Opponents are turning to the state legislature to abolish the law.
“I think you see a lot of passion,” McCrory said in an interview with WBTV Charlotte. “This is breaking a common sense standard that’s been around a long, long time. It has nothing to do with discrimination. It has to do with basic, common sense values and a sense of privacy.”
Unlike Houston residents, who challenged a similar ordinance in 2014 with a voter referendum, Charlotte residents have no such recourse. For relief, they must appeal to the North Carolina State Assembly. North Carolina is not a home rule state, and the Assembly can act, or not, to rescind the ordinance in part or full.
Tim Moore, speaker of the North Carolina House, vowed to seek legislative “intervention to remedy this radical course.”
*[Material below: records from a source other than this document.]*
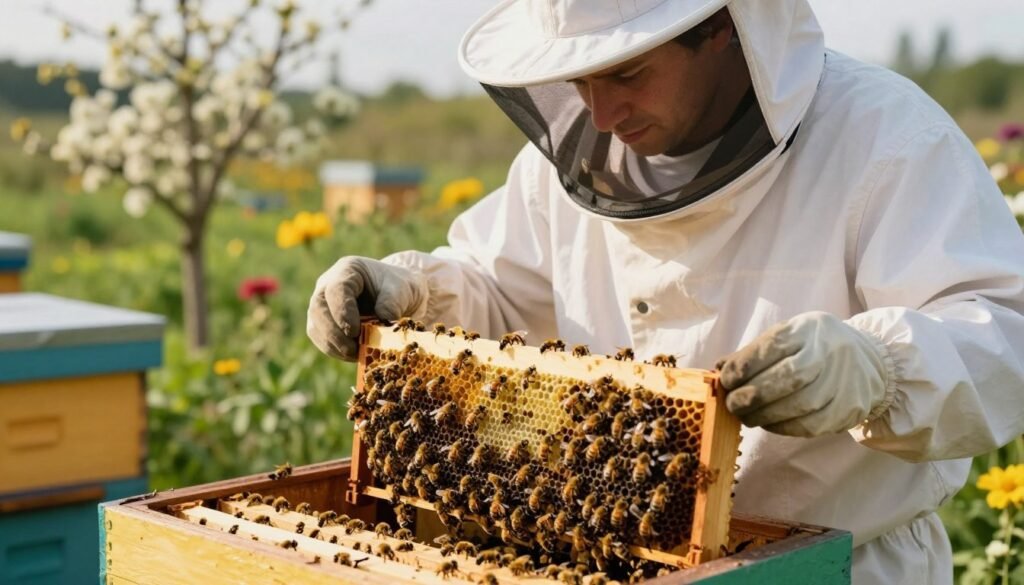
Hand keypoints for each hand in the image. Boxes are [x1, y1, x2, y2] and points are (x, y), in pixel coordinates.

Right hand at [307, 256, 428, 360]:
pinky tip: (354, 355)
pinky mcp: (323, 323)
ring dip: (333, 344)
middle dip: (334, 333)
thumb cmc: (398, 288)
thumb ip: (393, 302)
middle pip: (318, 308)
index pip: (336, 289)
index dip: (342, 311)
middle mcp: (328, 285)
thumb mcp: (403, 289)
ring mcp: (322, 304)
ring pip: (315, 326)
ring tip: (356, 354)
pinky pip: (321, 339)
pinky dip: (335, 350)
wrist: (396, 298)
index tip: (355, 331)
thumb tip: (384, 319)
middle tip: (353, 350)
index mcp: (348, 270)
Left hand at [715, 311, 889, 436]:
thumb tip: (718, 371)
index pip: (772, 347)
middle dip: (752, 395)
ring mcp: (844, 381)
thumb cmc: (812, 348)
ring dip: (765, 415)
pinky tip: (769, 424)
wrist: (869, 360)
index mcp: (808, 329)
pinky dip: (783, 427)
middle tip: (733, 404)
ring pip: (800, 404)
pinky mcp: (849, 408)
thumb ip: (753, 353)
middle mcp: (830, 352)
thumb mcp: (787, 337)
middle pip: (788, 378)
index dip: (743, 367)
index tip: (725, 381)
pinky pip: (811, 424)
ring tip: (747, 417)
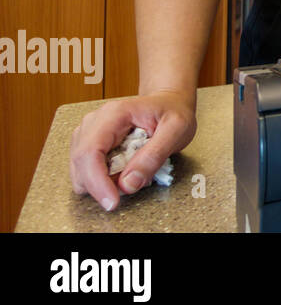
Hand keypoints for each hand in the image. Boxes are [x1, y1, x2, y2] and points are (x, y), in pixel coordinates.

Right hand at [69, 89, 196, 210]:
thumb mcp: (177, 129)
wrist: (169, 102)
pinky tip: (123, 169)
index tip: (112, 202)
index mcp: (113, 114)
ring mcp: (87, 132)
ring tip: (132, 171)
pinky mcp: (88, 143)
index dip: (96, 182)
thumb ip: (154, 156)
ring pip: (79, 171)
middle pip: (80, 164)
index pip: (90, 152)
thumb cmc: (174, 111)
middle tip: (132, 185)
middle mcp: (94, 122)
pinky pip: (86, 170)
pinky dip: (102, 178)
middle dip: (100, 185)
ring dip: (101, 182)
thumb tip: (128, 184)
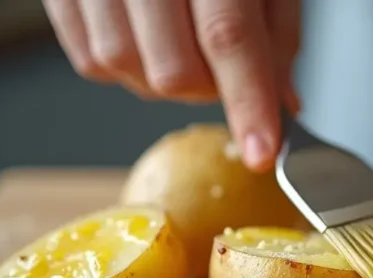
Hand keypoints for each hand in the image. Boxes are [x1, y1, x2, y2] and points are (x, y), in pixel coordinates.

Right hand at [43, 0, 301, 170]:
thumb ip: (278, 32)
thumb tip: (281, 100)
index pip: (228, 36)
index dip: (248, 102)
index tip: (264, 151)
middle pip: (173, 69)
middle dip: (208, 90)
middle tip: (224, 68)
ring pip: (125, 69)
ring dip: (165, 80)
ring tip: (182, 43)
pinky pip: (90, 59)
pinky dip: (126, 67)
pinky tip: (147, 38)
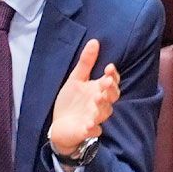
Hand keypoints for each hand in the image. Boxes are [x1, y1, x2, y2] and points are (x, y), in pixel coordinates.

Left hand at [46, 38, 119, 157]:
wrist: (60, 126)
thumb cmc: (71, 102)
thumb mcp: (75, 80)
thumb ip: (86, 63)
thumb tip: (94, 41)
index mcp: (99, 90)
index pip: (112, 81)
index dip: (113, 75)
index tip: (108, 67)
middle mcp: (100, 103)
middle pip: (112, 96)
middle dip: (110, 89)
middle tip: (105, 83)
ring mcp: (95, 117)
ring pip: (105, 112)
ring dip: (102, 106)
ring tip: (97, 99)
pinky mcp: (87, 131)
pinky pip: (94, 130)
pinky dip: (92, 129)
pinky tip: (89, 126)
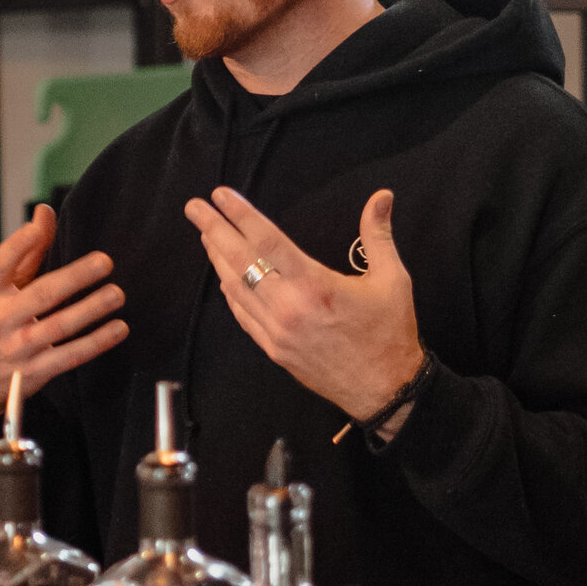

“Charlotte ordinance is impossible to regulate as intended, and creates undue regulatory burdens on private businesses,” he said in a Twitter post following the council’s vote.
Pastor Mark Harris is worried about the business owners in his pews. As much as he fears invasion of privacy and safety issues related to the ordinance, the senior pastor of First Baptist Church Charlotte said an even larger issue is at stake.
“The religious freedom part of this cannot be trumpeted enough,” he said.
As with all SOGI laws, the Charlotte ordinance puts people of religious conviction at odds with their government. Such laws require business owners, particularly those in the wedding service industry, to provide goods and services to all customers and events, including for same-sex wedding ceremonies. Christian business owners nationwide have lost their businesses or been fined for declining to participate in same-sex weddings because they conflict with the biblical standard of marriage.
In 2012, Harris helped spearhead passage of North Carolina’s Marriage Act, which legally defined marriage as being between one man and one woman. Since that time, the pushback from LGBT activists has been unrelenting.
“It’s obvious they are pressing this issue from Houston to Charlotte,” he said.
Dave Welch, executive director of the Houston Area Pastors Council, led a racially and politically diverse group of pastors in an 18-month-long battle to defeat a similar ordinance in Houston. The group remains vigilant, he said, prepared to address any new introduction of the ordinance.
Harris admitted the group that coalesced to fight North Carolina’s law last year did not remain active. Into that void, gay activists recruited, supported, and voted into office a mayor and council members who vowed to pass the ordinance.
“It was obvious the church did not take seriously the thought that [the ordinance] would come back so quickly,” Harris said. Low voter turnout in November—14 percent—demonstrated a lack of due diligence on the coalition’s part, he added.
In addition to the religious liberty and privacy violations created by SOGI laws, critics argue local ordinances create a patchwork of disparate regulations across the state that individuals and business owners cannot be expected to keep track of.
McCrory, who served as mayor of Charlotte for 14 years, said the local ordinance “transcends political boundaries.”
“I anticipate immediate legislation in April when we convene … which would ensure that no city or town in North Carolina would be allowed to pass a regulation or implement a regulation which would basically invade the basic standards of privacy for people who want to feel secure in a restroom or locker room facility,” McCrory told WBTV.
Harris said initial statements from state legislators indicated they would repeal the entire law. Days later, the focus seems to be turning to excising the public restroom accommodation for transgender persons. If the State Assembly refuses to repeal the entire law, Harris said opponents would consider legal action.
The North Carolina State Assembly convenes April 25. The ordinance goes into effect April 1.